> _BRIEF_
Reproduce every record below exactly as written, leaving out any pictures.
---
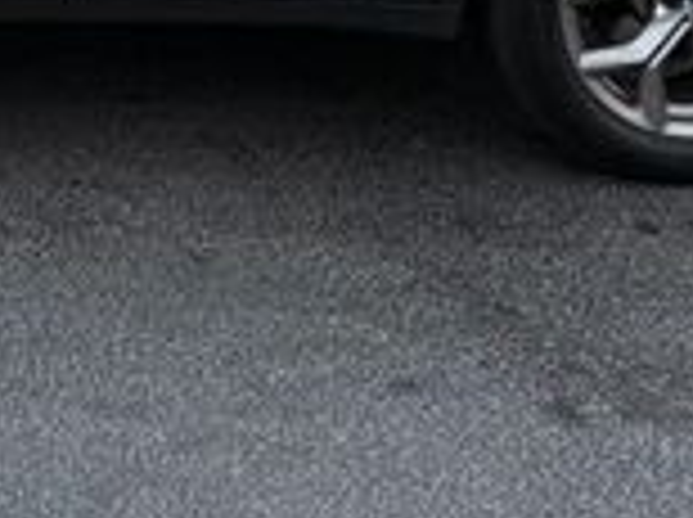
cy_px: -320
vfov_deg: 13.6
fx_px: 1999
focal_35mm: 100
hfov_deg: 18.5
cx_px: -158
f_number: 1.78
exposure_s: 1/1018
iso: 80
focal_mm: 6.76
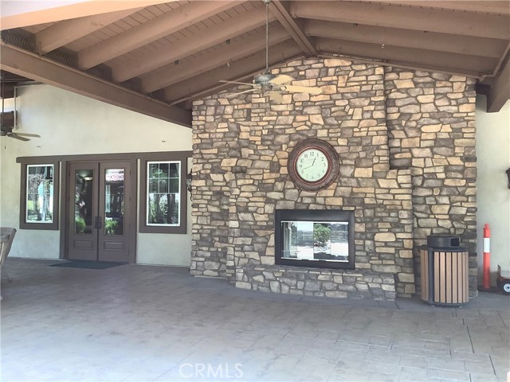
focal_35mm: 31
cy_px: 191
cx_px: 255
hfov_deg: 58.4
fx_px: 457
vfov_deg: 45.4
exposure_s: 1/120
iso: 64
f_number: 2.4
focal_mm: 3.3
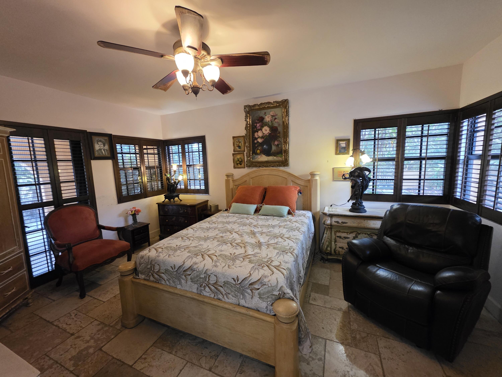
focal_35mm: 13
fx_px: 189
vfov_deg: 89.9
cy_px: 188
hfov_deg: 106.2
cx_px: 251
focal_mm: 2.2
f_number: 1.9
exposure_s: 1/60
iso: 800
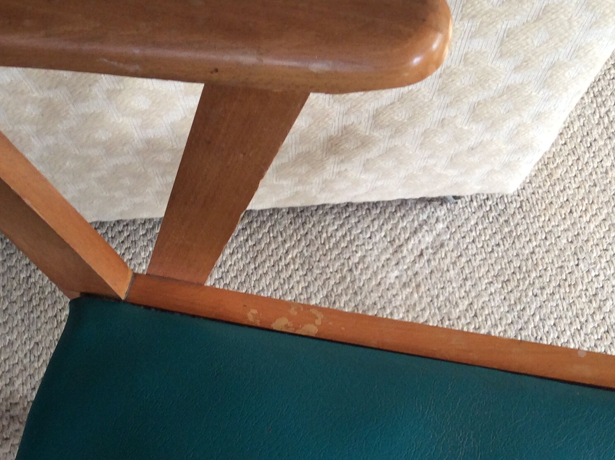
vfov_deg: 25.9
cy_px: 313
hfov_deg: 34.4
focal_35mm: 56
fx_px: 993
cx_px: 285
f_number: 2.4
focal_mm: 3.3
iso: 64
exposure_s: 1/25
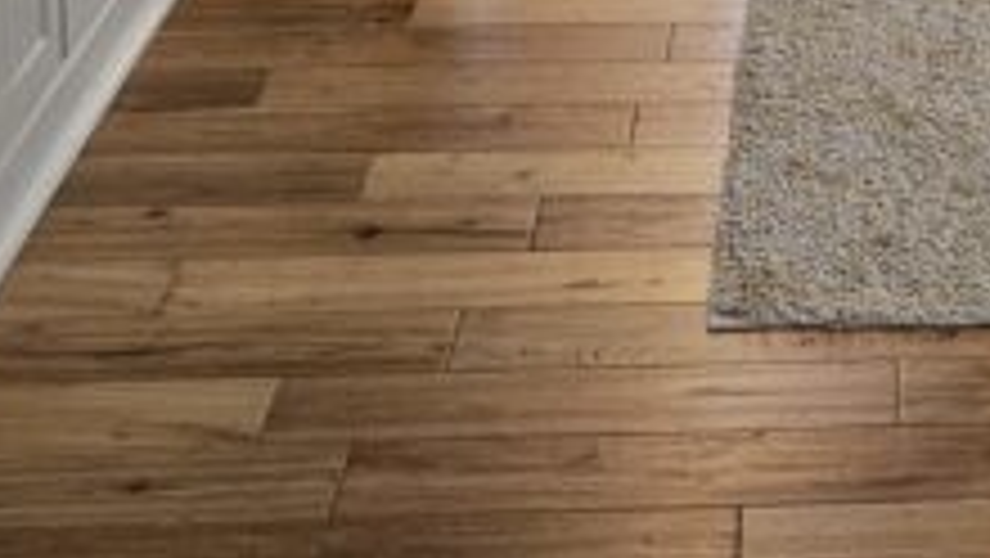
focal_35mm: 95
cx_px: 1030
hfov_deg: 21.5
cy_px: -464
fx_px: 2495
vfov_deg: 11.7
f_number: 1.8
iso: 500
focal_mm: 5
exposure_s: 1/120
---
> _EXERCISE RESPONSE_
cy_px: -320
vfov_deg: 13.6
fx_px: 1999
focal_35mm: 100
hfov_deg: 18.5
cx_px: -158
f_number: 1.78
exposure_s: 1/1018
iso: 80
focal_mm: 6.76
focal_35mm: 31
cy_px: 191
cx_px: 255
hfov_deg: 58.4
fx_px: 457
vfov_deg: 45.4
exposure_s: 1/120
iso: 64
f_number: 2.4
focal_mm: 3.3
focal_35mm: 13
fx_px: 189
vfov_deg: 89.9
cy_px: 188
hfov_deg: 106.2
cx_px: 251
focal_mm: 2.2
f_number: 1.9
exposure_s: 1/60
iso: 800
vfov_deg: 25.9
cy_px: 313
hfov_deg: 34.4
focal_35mm: 56
fx_px: 993
cx_px: 285
f_number: 2.4
focal_mm: 3.3
iso: 64
exposure_s: 1/25
focal_35mm: 95
cx_px: 1030
hfov_deg: 21.5
cy_px: -464
fx_px: 2495
vfov_deg: 11.7
f_number: 1.8
iso: 500
focal_mm: 5
exposure_s: 1/120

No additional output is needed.